Coaching changes don’t always work
It doesn’t matter who’s behind bench if the team is bad
Can a coaching change turn a team around?
The Buffalo Sabres are hoping it can after becoming the first National Hockey League team to make a change in this abbreviated season.
The Sabres turfed Lindy Ruff, who had been the league’s longest-serving current coach, and replaced him with Ron Rolston, whose professional coaching experience is limited to a season and a half with the American Hockey League’s Rochester Americans.
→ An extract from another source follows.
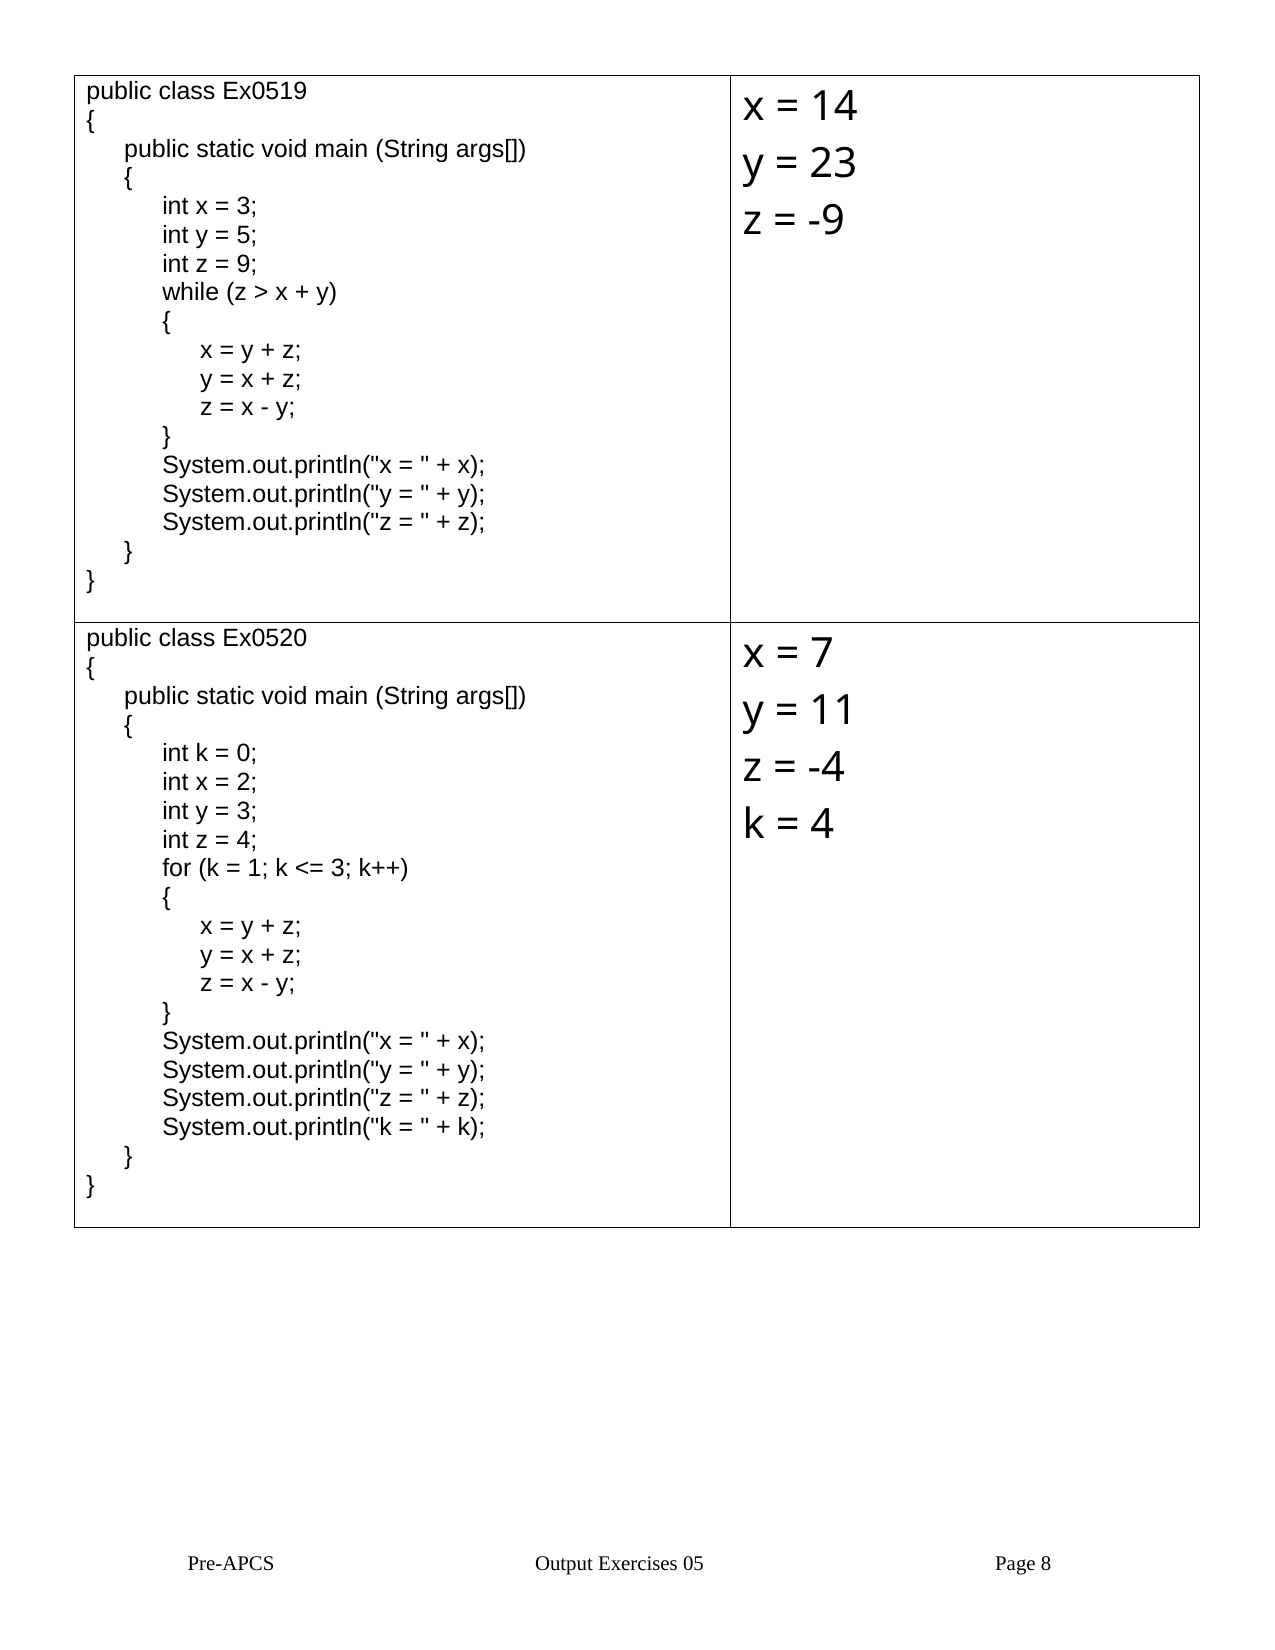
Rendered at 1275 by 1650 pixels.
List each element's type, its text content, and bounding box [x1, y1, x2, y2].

Ruff, who had some very good years — a Stanley Cup final and three other Eastern Conference finals — and some very bad years — he missed the playoffs six times — over his 16-year tenure, couldn’t survive a 6-10-1 start.
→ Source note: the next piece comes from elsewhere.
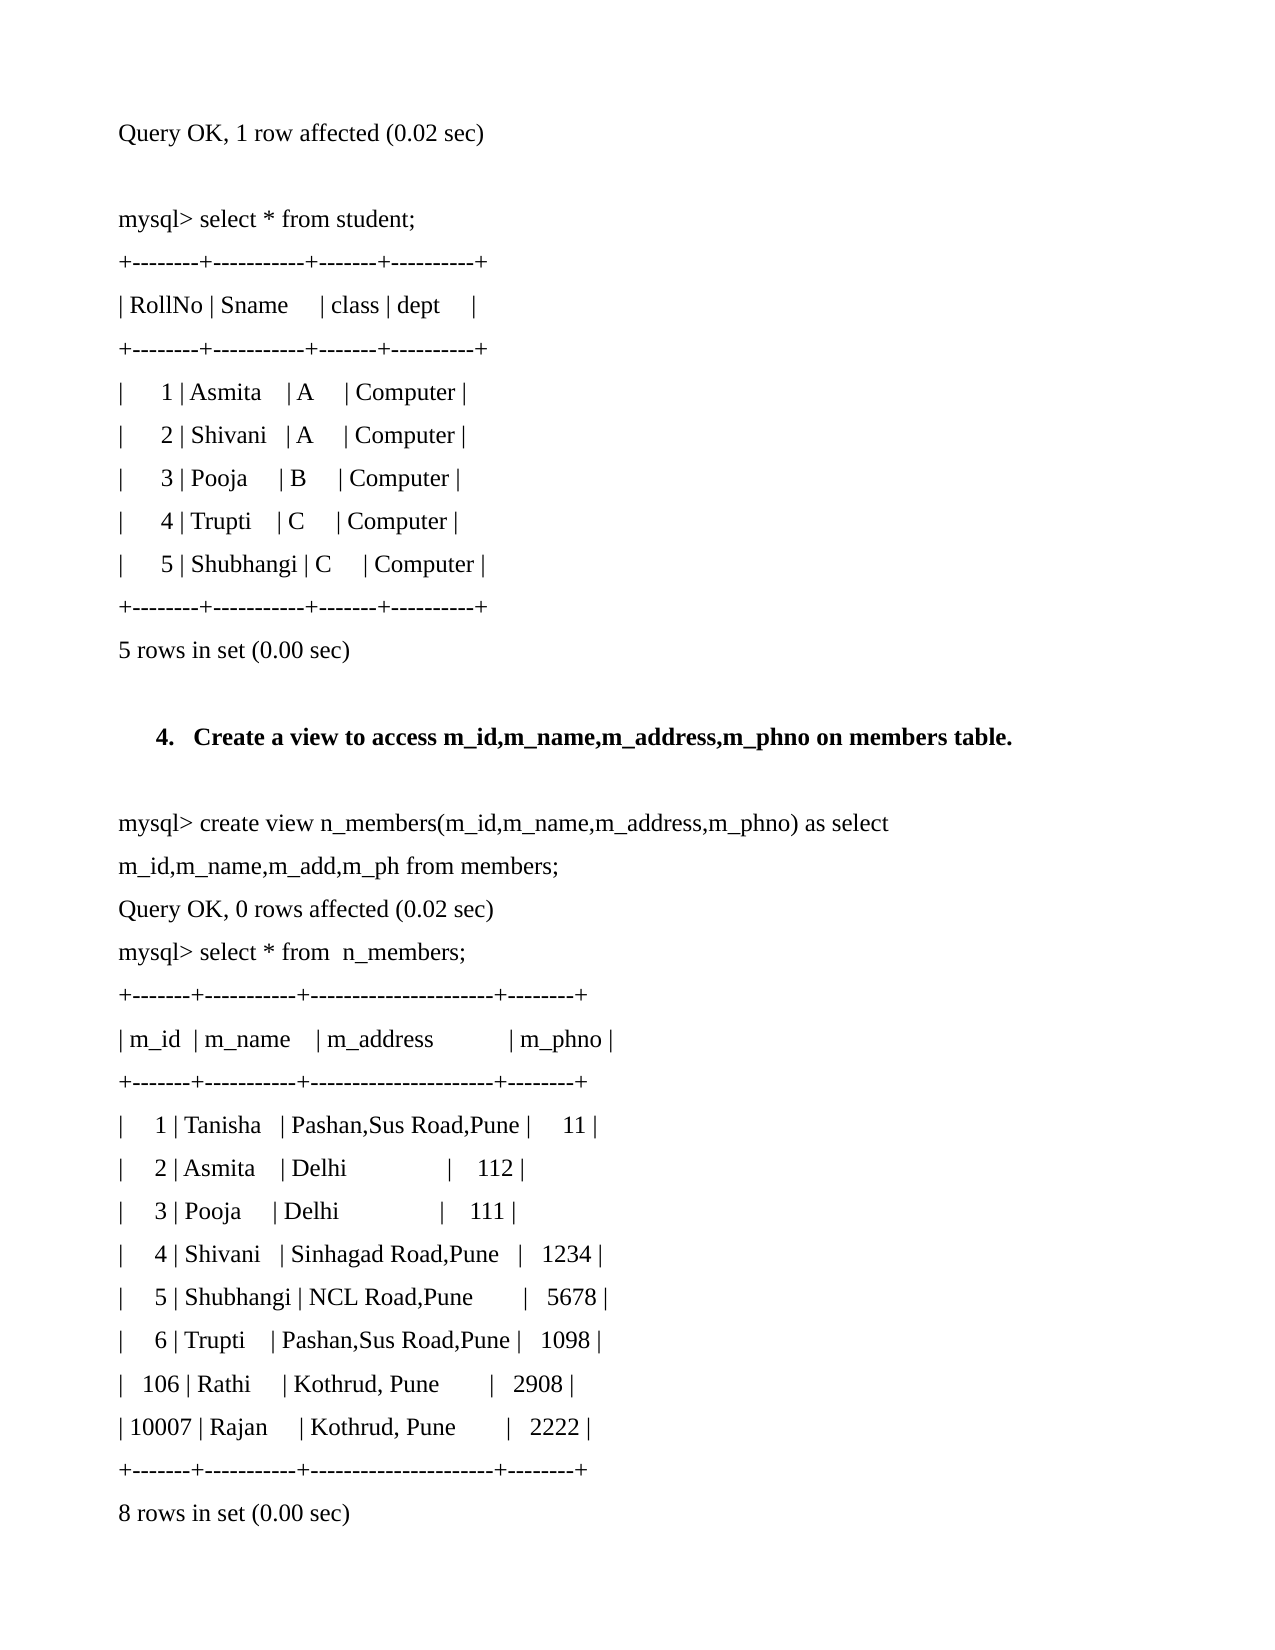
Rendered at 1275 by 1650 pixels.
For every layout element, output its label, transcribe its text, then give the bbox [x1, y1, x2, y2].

Rolston, who lost to Toronto in his NHL coaching debut Thursday, faces an uphill battle with a team that now sits 14th in the East.
Buffalo is the 10th team to make a coaching change since the start of the 2011-12 season and fresh faces don’t always produce fresh results.
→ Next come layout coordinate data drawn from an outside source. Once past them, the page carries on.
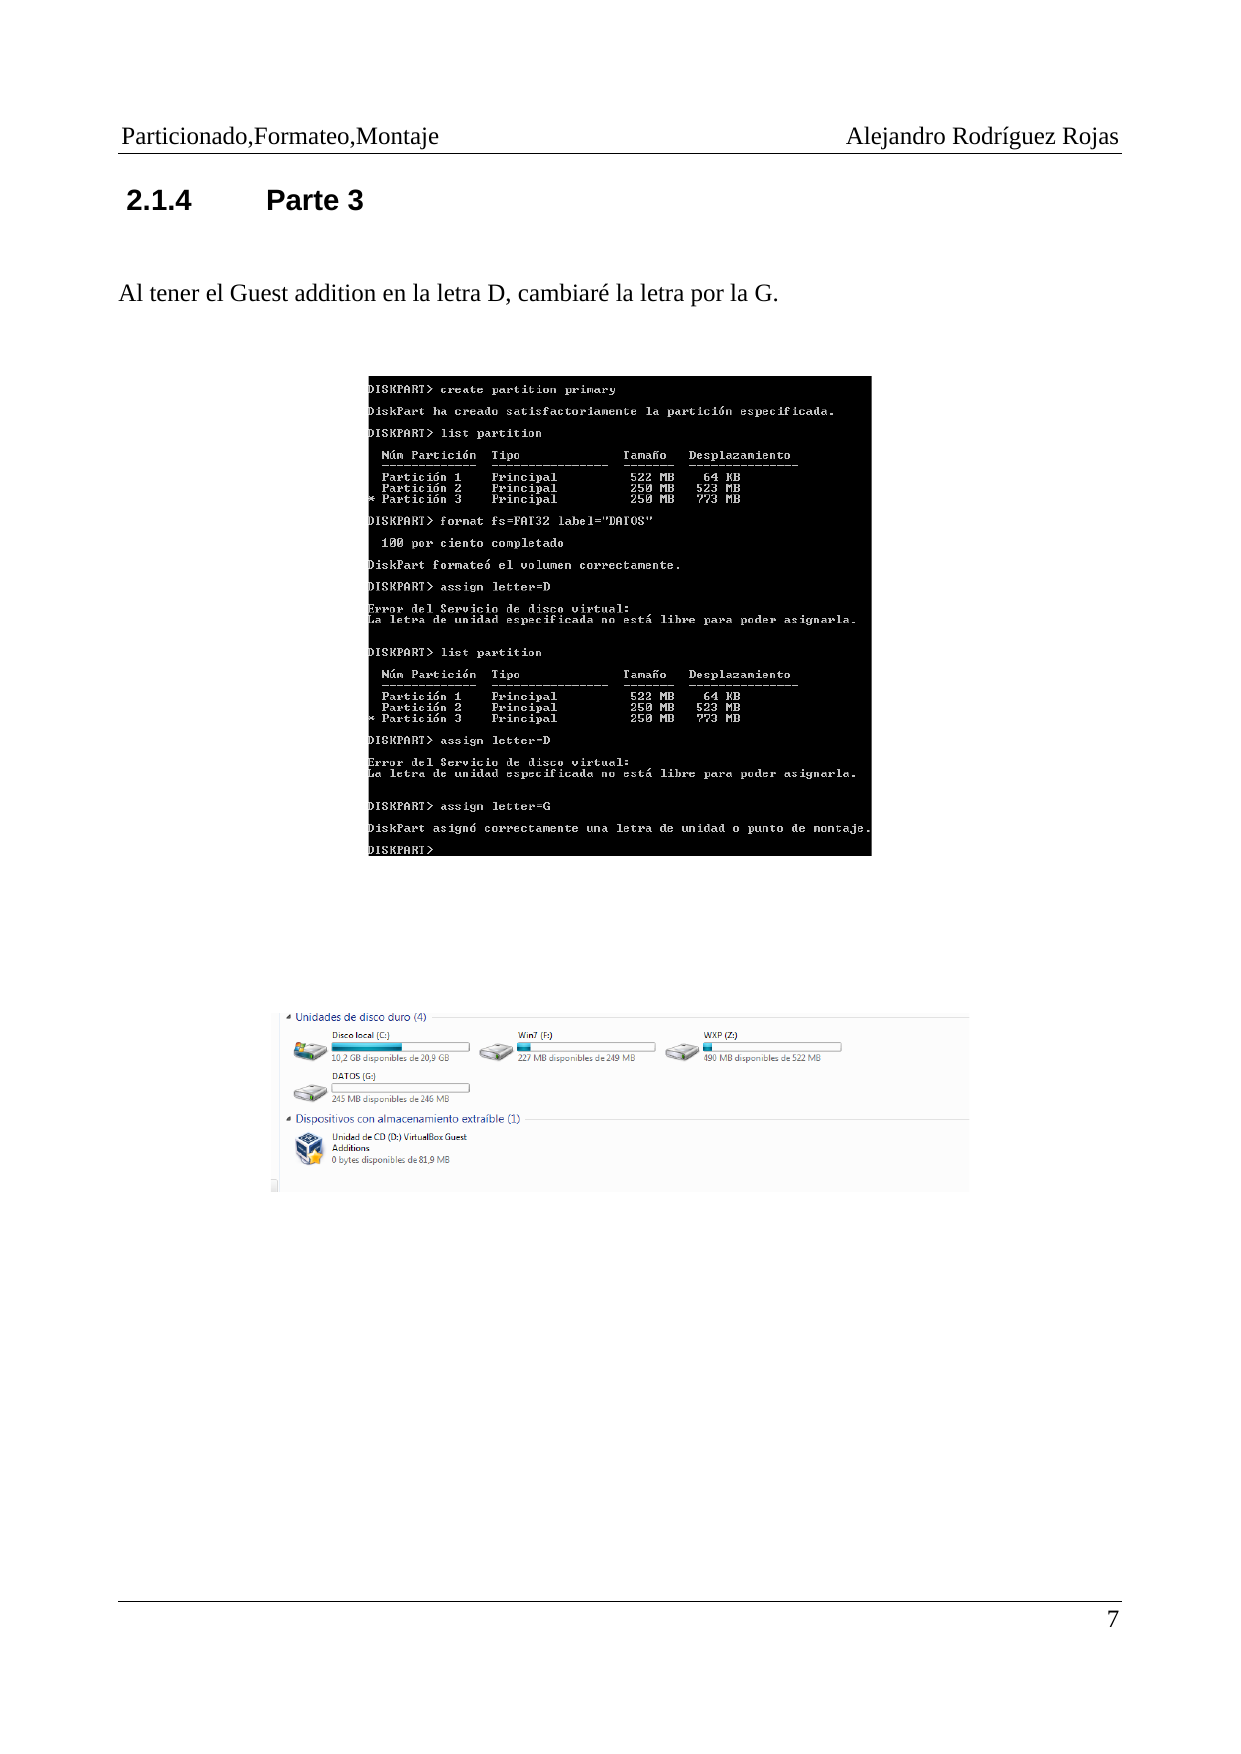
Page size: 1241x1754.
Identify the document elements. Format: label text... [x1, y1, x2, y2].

subtitle Parte 3 [118, 182, 1122, 216]
picture [545, 376, 846, 856]
text Al tener el Guest addition en la letra D, cambiaré la letra por la G. [118, 278, 1122, 307]
picture [270, 1013, 970, 1192]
Canadiens fans have seen both sides of the coin. Randy Cunneyworth wasn’t an improvement over Jacques Martin but, then again, team management cut Cunneyworth’s legs out from under him by announcing he need not apply to have the interim tag removed from his title unless he could speak French.
Michel Therrien was hired during the off-season and has taken the Canadiens from last to first in the Eastern Confer- ence. The big success story last season was Darryl Sutter in Los Angeles. Terry Murray had a 15-14-4 record when he was fired. Sutter not only improved on that in the regular season — posting a 25-1311 record — but also guided the Kings to the Stanley Cup. Washington improved after Dale Hunter replaced Bruce Boudreau last season. Anaheim had a better record after Boudreau replaced Randy Carlyle, but Carlyle couldn’t give the Toronto Maple Leafs their first playoff berth in seven years after replacing Ron Wilson.
The coaching changes seem to have had an effect this season in Toronto and Anaheim, with the Maple Leafs and Ducks both in playoff positions. But Hunter went back to the comfort of junior hockey and rookie head coach Adam Oates is now presiding over a train wreck in Washington. Former Canadien Kirk Muller has the Carolina Hurricanes holding a tenuous playoff position in the weak Southeast Division after improving on Paul Maurice’s record last season, but Todd Richards in Columbus, Ralph Krueger in Edmonton and Bob Hartley in Calgary are proof that it doesn’t matter who the coach is if you have a bad team.
Krueger, who has spent his entire coaching career in Europe, might be the most vulnerable of this trio because the Oilers have benefitted from a series of high draft choices but haven’t seen the results that should follow the years of frustration.
There are any number of reasons why a team fails to win — from bad goaltending to injuries to players whose production doesn’t match up with their paycheques.
The one constant is that it’s the coach who will usually pay the price for that failure.